Up here in the Rocky Mountains, almost a thousand miles from any sea coast, we were now experiencing hurricane conditions with 100 mph winds in some areas. The winds flipped 45 semi-trucks, knocked out power to nearly 200,000 residence, and knocked down thousands of trees. The State was already operating in a state of emergency because of the pandemic. But now the Governor declared second state of emergency as a result of the storm damage. For many thousands, power was out for days. Downed trees blocked roads and damaged building and homes. Our “pandemic crippled cities” almost became “hurricane paralyzed”.

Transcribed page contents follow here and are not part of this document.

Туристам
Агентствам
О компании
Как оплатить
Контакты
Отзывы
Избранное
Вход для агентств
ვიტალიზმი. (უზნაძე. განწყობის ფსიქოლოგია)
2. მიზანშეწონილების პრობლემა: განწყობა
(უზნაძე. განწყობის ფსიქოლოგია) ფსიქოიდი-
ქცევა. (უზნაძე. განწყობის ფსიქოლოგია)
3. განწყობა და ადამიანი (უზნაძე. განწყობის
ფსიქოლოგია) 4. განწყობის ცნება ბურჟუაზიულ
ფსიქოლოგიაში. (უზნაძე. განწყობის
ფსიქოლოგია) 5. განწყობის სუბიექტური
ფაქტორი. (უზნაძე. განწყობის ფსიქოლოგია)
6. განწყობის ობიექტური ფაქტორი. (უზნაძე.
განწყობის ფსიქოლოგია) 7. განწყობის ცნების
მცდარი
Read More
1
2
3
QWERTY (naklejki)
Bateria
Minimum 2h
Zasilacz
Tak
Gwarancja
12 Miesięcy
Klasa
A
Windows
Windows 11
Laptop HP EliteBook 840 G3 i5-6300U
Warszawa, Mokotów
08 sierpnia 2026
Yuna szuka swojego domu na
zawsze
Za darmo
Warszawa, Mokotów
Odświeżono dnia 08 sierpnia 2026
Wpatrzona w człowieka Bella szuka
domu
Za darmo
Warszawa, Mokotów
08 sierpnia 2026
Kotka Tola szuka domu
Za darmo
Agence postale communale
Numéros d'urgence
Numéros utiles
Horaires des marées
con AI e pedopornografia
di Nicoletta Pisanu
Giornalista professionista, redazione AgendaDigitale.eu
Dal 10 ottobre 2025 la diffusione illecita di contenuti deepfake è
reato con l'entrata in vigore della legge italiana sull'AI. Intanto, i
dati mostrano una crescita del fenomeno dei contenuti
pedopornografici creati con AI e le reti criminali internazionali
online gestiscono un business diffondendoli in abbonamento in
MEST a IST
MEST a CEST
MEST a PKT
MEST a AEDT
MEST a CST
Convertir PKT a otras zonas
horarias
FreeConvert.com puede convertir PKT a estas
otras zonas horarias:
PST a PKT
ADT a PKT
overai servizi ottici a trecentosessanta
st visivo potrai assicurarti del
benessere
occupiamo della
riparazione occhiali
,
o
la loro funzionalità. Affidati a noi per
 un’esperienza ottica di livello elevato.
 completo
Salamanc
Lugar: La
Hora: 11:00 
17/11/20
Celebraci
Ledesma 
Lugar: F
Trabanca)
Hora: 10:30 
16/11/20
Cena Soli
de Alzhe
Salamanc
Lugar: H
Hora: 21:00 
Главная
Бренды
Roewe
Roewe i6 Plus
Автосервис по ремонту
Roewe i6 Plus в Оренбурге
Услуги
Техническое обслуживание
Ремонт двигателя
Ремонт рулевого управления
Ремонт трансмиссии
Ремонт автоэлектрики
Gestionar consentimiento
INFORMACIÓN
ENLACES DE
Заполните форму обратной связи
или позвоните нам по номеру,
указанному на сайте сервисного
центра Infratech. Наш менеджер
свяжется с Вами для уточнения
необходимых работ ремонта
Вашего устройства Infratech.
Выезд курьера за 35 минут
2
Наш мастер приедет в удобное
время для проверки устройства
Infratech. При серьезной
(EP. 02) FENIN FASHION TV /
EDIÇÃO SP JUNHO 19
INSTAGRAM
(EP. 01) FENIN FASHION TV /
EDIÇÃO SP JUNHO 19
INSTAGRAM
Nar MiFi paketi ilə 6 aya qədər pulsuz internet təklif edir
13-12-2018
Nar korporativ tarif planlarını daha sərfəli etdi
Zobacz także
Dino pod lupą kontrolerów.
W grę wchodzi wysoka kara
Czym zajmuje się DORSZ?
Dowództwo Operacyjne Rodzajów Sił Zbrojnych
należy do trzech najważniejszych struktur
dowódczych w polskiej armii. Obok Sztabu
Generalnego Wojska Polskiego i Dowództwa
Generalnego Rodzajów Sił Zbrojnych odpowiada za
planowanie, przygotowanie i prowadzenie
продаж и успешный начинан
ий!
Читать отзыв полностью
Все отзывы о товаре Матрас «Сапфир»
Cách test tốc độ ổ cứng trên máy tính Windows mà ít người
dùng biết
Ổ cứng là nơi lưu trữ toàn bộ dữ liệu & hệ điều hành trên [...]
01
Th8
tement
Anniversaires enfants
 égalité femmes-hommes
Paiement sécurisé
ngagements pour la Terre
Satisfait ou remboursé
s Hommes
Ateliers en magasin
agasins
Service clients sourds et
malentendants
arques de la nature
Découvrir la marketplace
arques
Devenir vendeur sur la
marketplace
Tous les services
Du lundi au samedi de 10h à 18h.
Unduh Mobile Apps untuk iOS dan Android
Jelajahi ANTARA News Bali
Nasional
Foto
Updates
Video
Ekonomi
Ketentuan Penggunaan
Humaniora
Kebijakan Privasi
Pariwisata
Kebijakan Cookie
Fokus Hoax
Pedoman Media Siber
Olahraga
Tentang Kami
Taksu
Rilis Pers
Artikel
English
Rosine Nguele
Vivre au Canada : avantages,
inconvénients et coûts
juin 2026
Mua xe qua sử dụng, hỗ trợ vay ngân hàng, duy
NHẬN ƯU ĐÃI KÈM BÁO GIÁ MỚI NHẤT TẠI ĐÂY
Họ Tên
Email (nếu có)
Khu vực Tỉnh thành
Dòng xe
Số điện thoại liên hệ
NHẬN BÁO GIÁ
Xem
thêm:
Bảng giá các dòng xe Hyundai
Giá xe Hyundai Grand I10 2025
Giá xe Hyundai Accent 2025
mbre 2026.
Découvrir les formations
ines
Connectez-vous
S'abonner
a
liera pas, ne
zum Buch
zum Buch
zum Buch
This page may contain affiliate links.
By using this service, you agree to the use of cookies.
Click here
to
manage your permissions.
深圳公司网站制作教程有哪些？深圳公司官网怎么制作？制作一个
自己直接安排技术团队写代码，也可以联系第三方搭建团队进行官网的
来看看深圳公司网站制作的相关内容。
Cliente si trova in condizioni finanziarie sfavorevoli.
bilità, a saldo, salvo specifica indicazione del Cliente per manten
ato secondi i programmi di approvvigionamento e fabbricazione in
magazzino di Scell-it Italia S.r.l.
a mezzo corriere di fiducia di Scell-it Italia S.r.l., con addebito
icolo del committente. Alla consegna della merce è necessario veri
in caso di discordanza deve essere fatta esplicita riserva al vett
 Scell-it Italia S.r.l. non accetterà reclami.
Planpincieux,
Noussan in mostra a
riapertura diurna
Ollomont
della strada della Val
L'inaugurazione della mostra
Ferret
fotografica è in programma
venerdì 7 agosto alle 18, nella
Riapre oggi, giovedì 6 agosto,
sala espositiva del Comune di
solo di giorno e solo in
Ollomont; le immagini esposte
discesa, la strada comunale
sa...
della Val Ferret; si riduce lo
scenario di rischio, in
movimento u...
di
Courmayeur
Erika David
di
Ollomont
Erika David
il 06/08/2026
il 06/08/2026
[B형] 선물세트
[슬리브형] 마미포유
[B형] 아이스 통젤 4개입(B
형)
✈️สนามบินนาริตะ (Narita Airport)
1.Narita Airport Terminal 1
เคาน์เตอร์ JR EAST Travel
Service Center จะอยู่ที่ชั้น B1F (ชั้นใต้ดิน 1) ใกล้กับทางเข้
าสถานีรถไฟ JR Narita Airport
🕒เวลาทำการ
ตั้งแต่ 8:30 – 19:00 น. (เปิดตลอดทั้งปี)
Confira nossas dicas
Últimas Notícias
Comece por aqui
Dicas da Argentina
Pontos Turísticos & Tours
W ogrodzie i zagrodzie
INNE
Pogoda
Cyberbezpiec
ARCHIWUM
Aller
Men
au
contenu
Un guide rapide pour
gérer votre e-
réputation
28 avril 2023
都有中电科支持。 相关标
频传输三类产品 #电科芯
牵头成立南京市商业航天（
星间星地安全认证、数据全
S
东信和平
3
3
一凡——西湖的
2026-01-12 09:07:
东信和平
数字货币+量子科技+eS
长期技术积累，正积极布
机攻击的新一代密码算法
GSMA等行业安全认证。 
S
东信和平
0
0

Needless to say, driving the train on the hurricane morning of September 8th looked a lot like driving it on earthquake morning of March 18th. “Hurricane Morning” also became a long day of delays and uncertainty.
Pandemic Fatigue
As we finished out the long crazy year (and yes, it was also a crazy long year), we continued to endure the on-going pandemic fatigue, cancelled travel and vacation plans, and muted Halloween, Thanksgiving, and Christmas gatherings.
Hope
But ever so slowly, the ridership is coming back. The office buildings and their parking lots are still about as empty as ever, but people seem to be moving about for other reasons.
We as a people, and individually, have lost much during this past year. For many, there are loved ones no longer with us. For everyone, our human interactions and associations have changed. For some the year ended with loneliness, fear, and despair. But there is hope too. The experience of this past year helps make us better… as a people and as individuals… if we let it.
Like everyone else, I didn’t enjoy 2020 very much. With the theme of losing loved ones, starting very early in the year for our family, and continuing to an ugly exclamation mark on the last day of the year, I am very glad to see it go.
But much good has happened too. My two sons, who were deployed, are back and enjoying close associations with their other seven siblings, along with My Beautiful Wife and I. We are all working, together and individually, to make this world a better place for everyone.
I don’t know what 2021 will bring, but the one thing 2020 has taught me, is ironically what it tried so hard to take away from all of us. “The most important thing to every human being on this planet is our positive interactions with each other.”